The U.S. government refuses to consider Assange a journalist. What does this mean for its ability to prosecute him, and what could it mean for future cases like his?
Assange is a journalist; however, under the Espionage Act, it may make no difference. U.S. prosecutors have charged him just as they have charged whistleblowers for committing unauthorized disclosures. Since they do not meaningfully distinguish past whistleblowers from Assange, the risk to journalists is that the U.S. Justice Department may succeed in establishing a clear precedent in U.S. courts that makes it a crime to publish classified information. Journalists around the world would be vulnerable to potential charges if they published documents, particularly those related to national security or military affairs.
The claim that Assange was a foreign agent often surfaced as part the “Russiagate” narrative. Now that many of the claims about Russian interference in the 2016 election have been proven false, what impact do you think this will have on Assange’s defense?
Claiming that Assange and WikiLeaks were part of some Russian intelligence operation to bring down the United States was always intended to discredit the work of a media organization despised by U.S. officials. It worked, and as far as Assange’s defense is concerned, U.S. prosecutors may continue to lie about Assange during opening and closing argument if there is a trial. However, during the evidentiary portion of the trial, prosecutors would have to put forward proof of a connection to Russia to bring it up in court. Since the claims have nothing to do with the allegations in the indictment, I don’t think “Russiagate” will play too much of a role in proceedings.
Initially, corporate media championed Assange’s cause, but they eventually turned on him. Why?
I disagree. I don’t believe the corporate media ever championed Assange’s cause. They turned on Assange the moment that the Pentagon started baselessly claiming that WikiLeaks had blood on its hands for publishing documents on the Afghanistan War.
There was an attitude among the “prestige media,” as I refer to them in the book, that they needed to play the role of gatekeeper or else the rise of WikiLeaks could mean some of the mutual understandings they had with officials in power that allowed them to carry out their work regularly could be in jeopardy. So, for example, The Washington Post Editorial Board was willing to state unequivocally in their view that WikiLeaks was not journalism to protect their access.
Now, what is true is that all these media organizations benefited from publishing documents from WikiLeaks, even as they approached Assange with deep-seated contempt. They have used the U.S. State Embassy cables — all 251,000 of them — to help the public better understand U.S. foreign policy and global events. Yet they remain guarded in their protests against the U.S. Justice Department as the prosecution of Assange plods forward.
One of the most shocking stories to come out recently was about how highly placed government officials plotted to kill Assange. Tell us about this.

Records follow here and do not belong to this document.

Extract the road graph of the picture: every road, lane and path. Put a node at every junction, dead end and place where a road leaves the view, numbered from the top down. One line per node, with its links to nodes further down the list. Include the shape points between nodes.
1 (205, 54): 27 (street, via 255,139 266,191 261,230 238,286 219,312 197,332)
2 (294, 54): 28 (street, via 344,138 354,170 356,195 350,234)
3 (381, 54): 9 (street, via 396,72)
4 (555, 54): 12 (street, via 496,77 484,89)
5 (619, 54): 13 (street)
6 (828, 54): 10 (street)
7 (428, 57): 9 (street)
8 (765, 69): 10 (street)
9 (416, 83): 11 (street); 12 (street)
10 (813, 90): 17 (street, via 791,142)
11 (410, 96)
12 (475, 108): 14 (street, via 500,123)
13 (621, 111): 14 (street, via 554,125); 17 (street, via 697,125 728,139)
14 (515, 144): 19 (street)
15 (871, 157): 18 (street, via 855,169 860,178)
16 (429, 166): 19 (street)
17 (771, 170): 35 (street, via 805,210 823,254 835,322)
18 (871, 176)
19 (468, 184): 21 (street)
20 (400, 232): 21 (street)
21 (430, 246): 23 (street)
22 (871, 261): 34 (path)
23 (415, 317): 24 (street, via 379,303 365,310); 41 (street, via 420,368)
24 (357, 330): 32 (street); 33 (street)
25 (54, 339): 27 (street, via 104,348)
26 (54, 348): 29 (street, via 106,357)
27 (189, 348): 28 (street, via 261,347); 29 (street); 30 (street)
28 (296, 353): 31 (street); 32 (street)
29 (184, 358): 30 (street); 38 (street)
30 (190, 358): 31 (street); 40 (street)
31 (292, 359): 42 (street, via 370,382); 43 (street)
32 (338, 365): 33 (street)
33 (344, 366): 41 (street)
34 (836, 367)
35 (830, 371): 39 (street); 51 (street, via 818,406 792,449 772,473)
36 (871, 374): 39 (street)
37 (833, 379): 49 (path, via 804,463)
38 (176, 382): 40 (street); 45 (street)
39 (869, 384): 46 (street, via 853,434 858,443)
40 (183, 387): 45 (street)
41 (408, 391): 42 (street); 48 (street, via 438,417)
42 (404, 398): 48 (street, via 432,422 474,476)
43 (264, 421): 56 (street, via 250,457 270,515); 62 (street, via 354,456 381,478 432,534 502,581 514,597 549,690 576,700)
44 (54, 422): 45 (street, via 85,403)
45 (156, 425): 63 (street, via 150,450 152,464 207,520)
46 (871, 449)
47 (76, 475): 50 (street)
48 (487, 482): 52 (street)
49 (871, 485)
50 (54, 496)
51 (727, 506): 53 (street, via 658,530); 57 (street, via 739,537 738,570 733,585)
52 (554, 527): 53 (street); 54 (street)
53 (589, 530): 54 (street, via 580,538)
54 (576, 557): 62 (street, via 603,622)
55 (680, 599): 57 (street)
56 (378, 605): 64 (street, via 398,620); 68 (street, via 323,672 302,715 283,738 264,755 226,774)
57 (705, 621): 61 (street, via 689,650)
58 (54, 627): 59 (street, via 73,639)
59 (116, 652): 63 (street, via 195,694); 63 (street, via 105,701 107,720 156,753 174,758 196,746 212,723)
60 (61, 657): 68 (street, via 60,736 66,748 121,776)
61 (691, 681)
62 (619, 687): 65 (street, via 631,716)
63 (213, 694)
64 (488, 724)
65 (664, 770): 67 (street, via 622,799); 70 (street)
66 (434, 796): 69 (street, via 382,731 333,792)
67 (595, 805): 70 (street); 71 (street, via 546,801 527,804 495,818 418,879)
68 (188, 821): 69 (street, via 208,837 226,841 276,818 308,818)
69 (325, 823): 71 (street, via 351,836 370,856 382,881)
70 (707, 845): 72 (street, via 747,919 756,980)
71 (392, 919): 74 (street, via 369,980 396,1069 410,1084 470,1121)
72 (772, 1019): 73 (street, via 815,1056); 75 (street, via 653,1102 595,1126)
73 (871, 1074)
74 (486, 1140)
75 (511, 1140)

This links back to UC Global. It came from Yahoo! News, and the public learned that CIA Director Mike Pompeo and other officials sketched plans to target Assange that included poisoning or kidnapping him. This, along with the disruption campaign against WikiLeaks, represented the CIA’s all-out war against a dissident media organization. The agency went so far as to redefine the organization as a “non-state hostile intelligence service” to carry out operations that it could never get away with against a group of journalists.
It should be the subject of an intense investigation in Congress, and the Justice Department should be dropping the charges after publicly conceding that the CIA’s actions mean Assange could never have a fair trial. But here we are, with Assange still in indefinite detention in Belmarsh prison in London. There is no end in sight, and the punishment chisels away at the mind and body of Assange every day.
This interview has been lightly edited for clarity.